Although the tea plantation industry in the country has been raising serious concerns about the import of tea despite India being a net exporter, the outgo on tea imports in calendar 2021 was less than the previous year, reveals our analysis of the latest data available with the Tea Board.

Volume-wise, India imported 25.90 million kg (mkg) in 2021 against 23.79 mkg in 2020, marking an increase of 8.87 per cent.

However, India paid, on an average, ₹145.19 a kg to import this tea against ₹172.06 in 2020.  This payment of ₹26.87 less per kg marked a decline in price of 15.66 per cent.

As only 2.11 mkg more volume was imported at a substantially lower price, the outgo on India’s tea import bill dropped to ₹376.03 crore from ₹409.34 crore in the previous year. This meant a saving of ₹33.31 crore or 8.14 per cent in the import bill.

This essentially happened because of a fall in price in the global market in dollar terms.  The price dropped to $1.96 a kg from $3.32 a kg in 2020. Consequently, the imported tea’s value dropped to $50.87 million from $ 55.21 million.

Nevertheless, the import of 25.90 mkg in 2021 was the highest volume imported in recent many years.

“More importantly, what is the need for import when there is no shortage in the country.  Teas had come in from Kenya, Nepal and Vietnam besides some trading countries which don’t produce tea at all.  Importers contend that these teas are cheap and used for blending with the Indian teas and re-exported but in reality, most such teas get into the Indian market distorting our supply-demand equation and hitting prices adversely”, Tea Board former Member S Ramu told BusinessLine.   

WTO tariffs

The United Planters’ Association of Southern India (UPASI) has pointed out to the Government of India that different tariffs are made applicable for importing tea under WTO and various Free Trade Agreements (FTA).  While WTO imposes 100 per cent import duty on tea, it gets reduced to 45 per cent under ASEAN and 7.5 per cent under Indo-Sri Lanka bilateral agreement, subject to certain conditions, points out UPASI Secretary R Sanjith.

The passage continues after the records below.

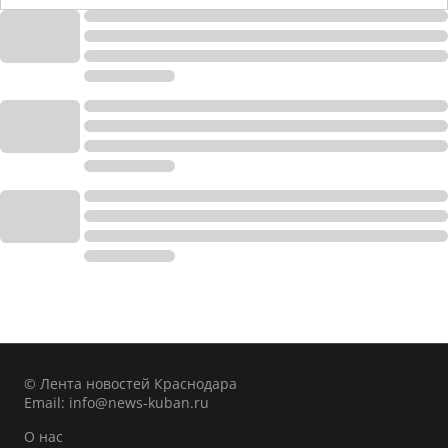
© Лента новостей Краснодара
Email:
info@news-kuban.ru
О нас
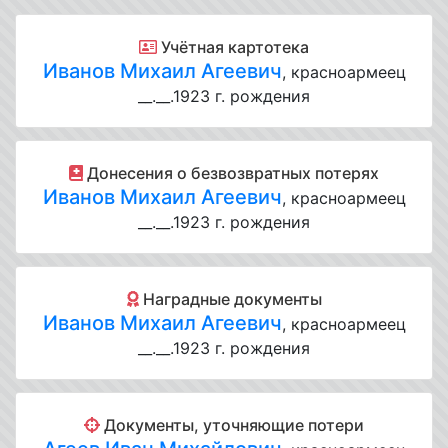
Учётная картотека
Иванов Михаил Агеевич
, красноармеец
__.__.1923 г. рождения
Донесения о безвозвратных потерях
Иванов Михаил Агеевич
, красноармеец
__.__.1923 г. рождения
Наградные документы
Иванов Михаил Агеевич
, красноармеец
__.__.1923 г. рождения
Документы, уточняющие потери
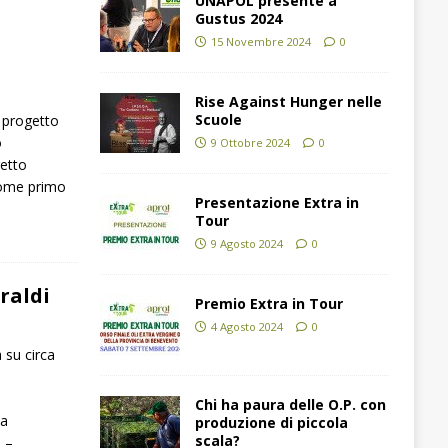
UNAPOL presente a
Gustus 2024
15 Novembre 2024
0
Rise Against Hunger nelle
Scuole
 progetto
o
9 Ottobre 2024
0
getto
come primo
Presentazione Extra in
Tour
9 Agosto 2024
0
raldi
Premio Extra in Tour
4 Agosto 2024
0
a su circa
e
Chi ha paura delle O.P. con
na
produzione di piccola
scala?
e –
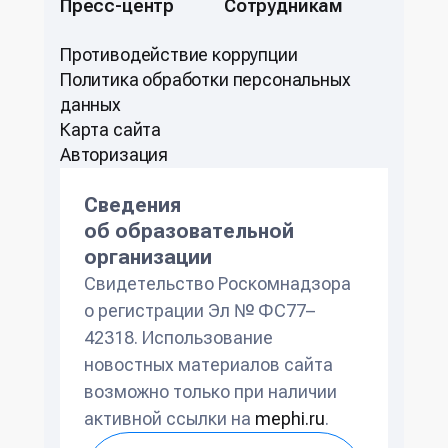
Пресс-центр
Сотрудникам
Противодействие коррупции
Политикa обработки персональных
данных
Карта сайта
Авторизация
Сведения
об образовательной
организации
Свидетельство Роскомнадзора
о регистрации Эл № ФС77–
42318. Использование
новостных материалов сайта
возможно только при наличии
активной ссылки на
mephi.ru
.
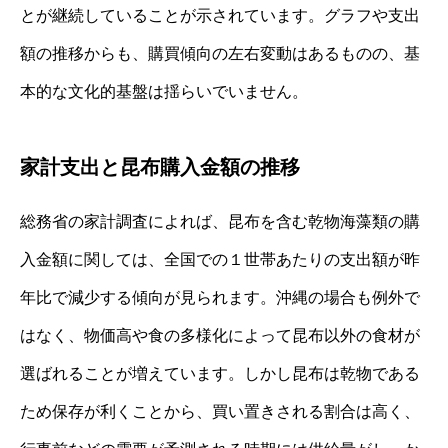
とが継続していることが示されています。グラフや支出
額の推移からも、購買傾向の左右変動はあるものの、基
本的な文化的基盤は揺らいでいません。
家計支出と昆布購入金額の推移
総務省の家計調査によれば、昆布を含む乾物海藻類の購
入金額に関しては、全国での１世帯あたりの支出額が昨
年比で減少する傾向が見られます。沖縄の場合も例外で
はなく、物価高や食の多様化によって昆布以外の食材が
選ばれることが増えています。しかし昆布は乾物である
ため保存が利くことから、買い置きされる割合は高く、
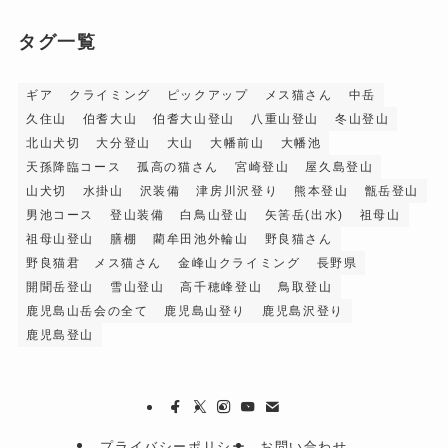
タグ一覧
ギア
クライミング
ピックアップ
メス猫さん
中岳
久住山
伯耆大山
伯耆大山登山
八重山登山
冬山登山
北山犬切
大分登山
大山
大幡前山
大幡池
天孫降臨コース
孤高の猫さん
宮崎登山
屋久島登山
山犬切
水掛山
沢装備
津房川沢登り
熊本登山
甑岳登山
男池コース
登山装備
白鳥山登山
矢筈岳(出水)
祖母山
祖母山登山
膳棚
藺牟田池外輪山
野良猫さん
野良猫君 メス猫さん
金峰山クライミング
長野県
開聞岳登山
雪山登山
高千穂峰登山
鳥取登山
鹿児島山岳会の全て
鹿児島山登り
鹿児島沢登り
鹿児島登山
プライバシーポリシー
お問い合わせ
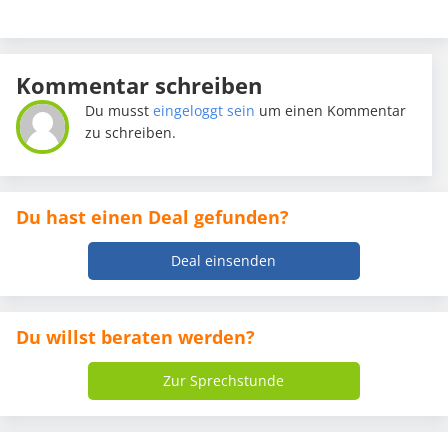
Kommentar schreiben
Du musst
eingeloggt sein
um einen Kommentar
zu schreiben.
Du hast einen Deal gefunden?
Deal einsenden
Du willst beraten werden?
Zur Sprechstunde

“It is important that no fresh trade commitments impacting plantation sector should be entertained including renewal of existing trade agreements. There is need for proper monitoring mechanism and implementation of rules on country of origin so that no third country takes advantage of the FTA”, he said.

In any case, import cannot be totally banned in the post-WTO era which operates under the ‘Global Village’ concept where free movement of goods is to be encouraged.  Besides tariffs, the injured nations can move the safety valves inside WTO to protect their interests, a Tea Board official said.